- 180g butter
- 125g 60% chocolate
- 60g 70% chocolate
- 3 whole eggs
- 250g sugar
- 1t vanilla extract
- 115g flour
- ½t salt
- 90g roast hazelnuts
- 125g gianduja paste or chocolate buttons.
- Preheat the oven to 160°C.
- Roast the hazelnuts for 15-20 min. until toasty. Allow to cool.
- Line a baking dish (square 20/25cm is a nice size) with greaseproof paper.
- Melt the butter and chocolate in a bain marie over a pot of gently simmering water.
- In a separate bowl whisk the eggs, sugar and vanilla.
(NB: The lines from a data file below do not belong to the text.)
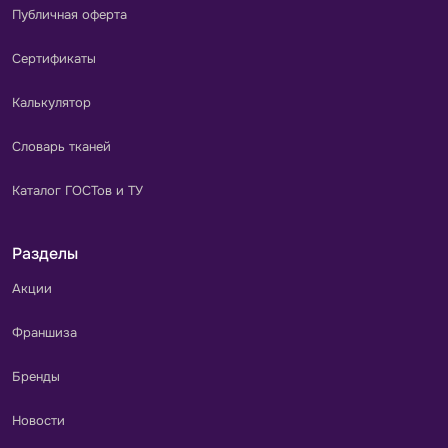
Публичная оферта
Сертификаты
Калькулятор
Словарь тканей
Каталог ГОСТов и ТУ
Разделы
Акции
Франшиза
Бренды
Новости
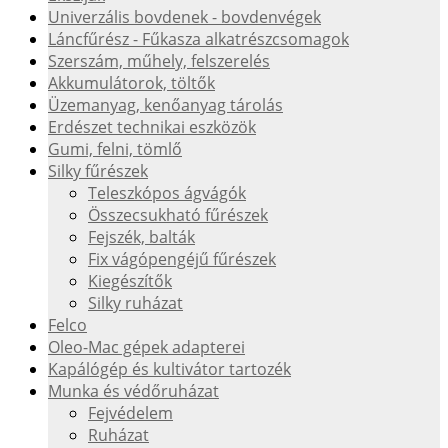
Univerzális bovdenek - bovdenvégek
Láncfűrész - Fűkasza alkatrészcsomagok
Szerszám, műhely, felszerelés
Akkumulátorok, töltők
Üzemanyag, kenőanyag tárolás
Erdészet technikai eszközök
Gumi, felni, tömlő
Silky fűrészek
Teleszkópos ágvágók
Összecsukható fűrészek
Fejszék, balták
Fix vágópengéjű fűrészek
Kiegészítők
Silky ruházat
Felco
Oleo-Mac gépek adapterei
Kapálógép és kultivátor tartozék
Munka és védőruházat
Fejvédelem
Ruházat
- Add the chocolate and butter and whisk again.
- Add the flour and salt and whisk.
- Lastly, fold in the nuts and gianduja or chocolate buttons.
- Pour into a baking dish and bake for 20-30 mins.
- Serve with good vanilla ice-cream.
Cook’s tip: Gianduja is a combination of ground hazelnuts and milk chocolate. You could substitute it with any chocolate buttons, dried cherries (not glaced), any other nut, or leave it out, as it won’t change the fundamentals of the brownie.
These brownies freeze fabulously and can also be folded into churned ice cream.